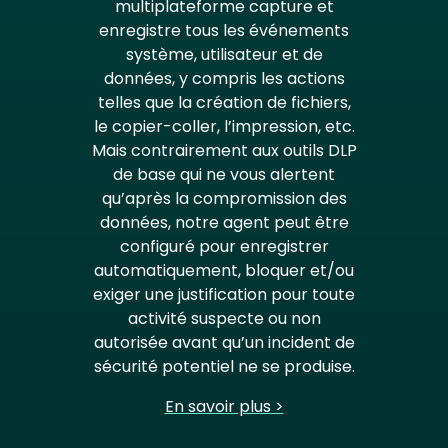
multiplateforme capture et
enregistre tous les événements
système, utilisateur et de
données, y compris les actions
telles que la création de fichiers,
le copier-coller, l’impression, etc.
Mais contrairement aux outils DLP
de base qui ne vous alertent
qu’après la compromission des
données, notre agent peut être
configuré pour enregistrer
automatiquement, bloquer et/ou
exiger une justification pour toute
activité suspecte ou non
autorisée avant qu’un incident de
sécurité potentiel ne se produise.
En savoir plus >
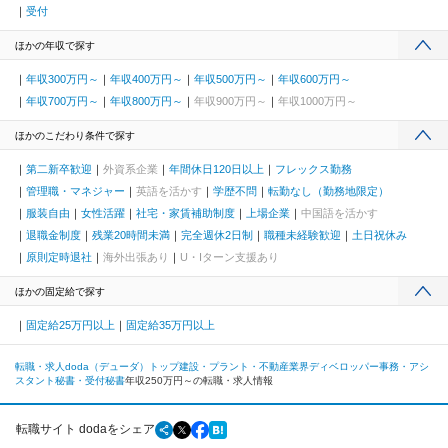
受付
ほかの年収で探す
年収300万円～
年収400万円～
年収500万円～
年収600万円～
年収700万円～
年収800万円～
年収900万円～
年収1000万円～
ほかのこだわり条件で探す
第二新卒歓迎
外資系企業
年間休日120日以上
フレックス勤務
管理職・マネジャー
英語を活かす
学歴不問
転勤なし（勤務地限定）
服装自由
女性活躍
社宅・家賃補助制度
上場企業
中国語を活かす
退職金制度
残業20時間未満
完全週休2日制
職種未経験歓迎
土日祝休み
原則定時退社
海外出張あり
U・Iターン支援あり
ほかの固定給で探す
固定給25万円以上
固定給35万円以上
転職・求人doda（デューダ）トップ
建設・プラント・不動産業界
ディベロッパー
事務・アシ
スタント
秘書・受付
秘書
年収250万円～の転職・求人情報
転職サイト dodaをシェア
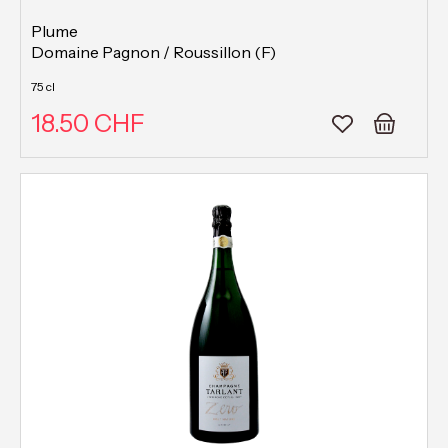
Plume
Domaine Pagnon / Roussillon (F)
75 cl
18.50 CHF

^^^^^^^^

*Exercise requirements*.
Print all the text in the material above word for word, line by line, and leave the pictures out of your answer.

*Task solution*.
multiplateforme capture et
enregistre tous les événements
système, utilisateur et de
données, y compris les actions
telles que la création de fichiers,
le copier-coller, l’impression, etc.
Mais contrairement aux outils DLP
de base qui ne vous alertent
qu’après la compromission des
données, notre agent peut être
configuré pour enregistrer
automatiquement, bloquer et/ou
exiger une justification pour toute
activité suspecte ou non
autorisée avant qu’un incident de
sécurité potentiel ne se produise.
En savoir plus >
受付
ほかの年収で探す
年収300万円～
年収400万円～
年収500万円～
年収600万円～
年収700万円～
年収800万円～
年収900万円～
年収1000万円～
ほかのこだわり条件で探す
第二新卒歓迎
外資系企業
年間休日120日以上
フレックス勤務
管理職・マネジャー
英語を活かす
学歴不問
転勤なし（勤務地限定）
服装自由
女性活躍
社宅・家賃補助制度
上場企業
中国語を活かす
退職金制度
残業20時間未満
完全週休2日制
職種未経験歓迎
土日祝休み
原則定時退社
海外出張あり
U・Iターン支援あり
ほかの固定給で探す
固定給25万円以上
固定給35万円以上
転職・求人doda（デューダ）トップ
建設・プラント・不動産業界
ディベロッパー
事務・アシ
スタント
秘書・受付
秘書
年収250万円～の転職・求人情報
転職サイト dodaをシェア
Plume
Domaine Pagnon / Roussillon (F)
75 cl
18.50 CHF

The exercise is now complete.